__EXERCISE A__.
List every file name that appears in the forum thread on Intel asm syntax, including program files.

__TEXT SHOWN__.
Intel asm syntax and variable names

Hi all,

I’ve encountered an issue with x86 Intel asm syntax when using certain variable names.

If you look at the following example, where I try to do a mov to a memory location named “flags2”, llvm- mc works fine:

cat test_good.s

mov eax, flags2

llvm-mc.exe -x86-asm-syntax=intel test_good.s -o -

.text

movl flags2, %eax

But if the memory location is named “flags”, llvm-mc fails:

cat test_bad.s

mov eax, flags

llvm-mc.exe -x86-asm-syntax=intel test_bad.s -o -

test_bad.s:1:1: error: invalid operand for instruction

mov eax, flags

^

.text

After investigation, I saw that the memory location named “flags” was matched to the EFLAGS register in the MatchRegisterName() function in the generated X86GenAsmMatcher.inc.

case ‘f’: // 1 string to match.

if (memcmp(Name.data()+1, “lags”, 4))

break;

return 25; // “flags”

So basically, what I’m seeing with “flags” (which should be a legit variable name) is that the X86AsmParser creates a reference to an implicit register instead of a reference to memory.

There are additional issues here as well - what if we compile to SSE, but use a variable named “ZMM0” which is a register in AVX-512? Should this be allowed?

We probably need some way to mark the registers (using attributes or predicates?) so that we’d know which ones are part of the legal set of registers that can be referenced in the architecture we’re compiling too.

Do you think this is a good approach?

Thanks,

Marina

Suppose I have a global variable named ‘EAX’. How do Intel assemblers normally escape register names to access such a global variable?

__DATA FOR THIS EXERCISE__.
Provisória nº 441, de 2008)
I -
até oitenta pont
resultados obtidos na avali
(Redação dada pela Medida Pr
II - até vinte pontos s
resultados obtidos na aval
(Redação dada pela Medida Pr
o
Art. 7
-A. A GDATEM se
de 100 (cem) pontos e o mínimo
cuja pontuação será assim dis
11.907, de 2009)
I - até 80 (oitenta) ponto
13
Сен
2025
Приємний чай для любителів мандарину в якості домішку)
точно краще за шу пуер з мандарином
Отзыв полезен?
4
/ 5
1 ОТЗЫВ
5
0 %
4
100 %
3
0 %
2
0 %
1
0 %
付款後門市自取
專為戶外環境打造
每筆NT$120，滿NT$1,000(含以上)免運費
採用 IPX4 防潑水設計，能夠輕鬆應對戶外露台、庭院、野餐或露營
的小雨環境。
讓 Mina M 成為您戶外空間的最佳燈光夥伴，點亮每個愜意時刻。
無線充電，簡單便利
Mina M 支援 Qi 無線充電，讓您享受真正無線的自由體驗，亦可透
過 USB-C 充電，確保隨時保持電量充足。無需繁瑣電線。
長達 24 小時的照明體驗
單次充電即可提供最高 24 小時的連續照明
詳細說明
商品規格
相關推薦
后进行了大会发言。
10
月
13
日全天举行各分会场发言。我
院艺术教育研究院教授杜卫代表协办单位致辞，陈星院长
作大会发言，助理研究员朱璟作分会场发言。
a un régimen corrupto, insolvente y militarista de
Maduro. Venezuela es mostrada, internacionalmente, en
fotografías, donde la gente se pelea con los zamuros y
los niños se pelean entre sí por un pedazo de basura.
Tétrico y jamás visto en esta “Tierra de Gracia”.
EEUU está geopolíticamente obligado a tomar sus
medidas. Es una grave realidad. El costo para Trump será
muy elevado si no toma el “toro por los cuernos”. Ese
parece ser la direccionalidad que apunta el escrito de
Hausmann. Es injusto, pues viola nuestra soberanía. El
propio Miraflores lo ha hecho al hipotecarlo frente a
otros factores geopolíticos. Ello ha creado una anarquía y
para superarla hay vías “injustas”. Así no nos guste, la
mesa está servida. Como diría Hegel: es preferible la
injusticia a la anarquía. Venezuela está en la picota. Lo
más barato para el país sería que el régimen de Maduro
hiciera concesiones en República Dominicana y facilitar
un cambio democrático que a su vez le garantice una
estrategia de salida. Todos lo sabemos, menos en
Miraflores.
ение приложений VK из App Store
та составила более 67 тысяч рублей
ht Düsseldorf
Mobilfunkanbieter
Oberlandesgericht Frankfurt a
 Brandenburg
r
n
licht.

__EXERCISE B__.
Update the stretch of the listing from its start through the line that contains "長達 24 小時的照明體驗" by replacing "Mina M" with "Mina S", leaving everything else unchanged.

__EXERCISE SOLUTION A__.
test_good.s
test_bad.s
llvm-mc.exe
X86GenAsmMatcher.inc

__EXERCISE SOLUTION B__.
Provisória nº 441, de 2008)
I -
até oitenta pont
resultados obtidos na avali
(Redação dada pela Medida Pr
II - até vinte pontos s
resultados obtidos na aval
(Redação dada pela Medida Pr
o
Art. 7
-A. A GDATEM se
de 100 (cem) pontos e o mínimo
cuja pontuação será assim dis
11.907, de 2009)
I - até 80 (oitenta) ponto
13
Сен
2025
Приємний чай для любителів мандарину в якості домішку)
точно краще за шу пуер з мандарином
Отзыв полезен?
4
/ 5
1 ОТЗЫВ
5
0 %
4
100 %
3
0 %
2
0 %
1
0 %
付款後門市自取
專為戶外環境打造
每筆NT$120，滿NT$1,000(含以上)免運費
採用 IPX4 防潑水設計，能夠輕鬆應對戶外露台、庭院、野餐或露營
的小雨環境。
讓 Mina S 成為您戶外空間的最佳燈光夥伴，點亮每個愜意時刻。
無線充電，簡單便利
Mina S 支援 Qi 無線充電，讓您享受真正無線的自由體驗，亦可透
過 USB-C 充電，確保隨時保持電量充足。無需繁瑣電線。
長達 24 小時的照明體驗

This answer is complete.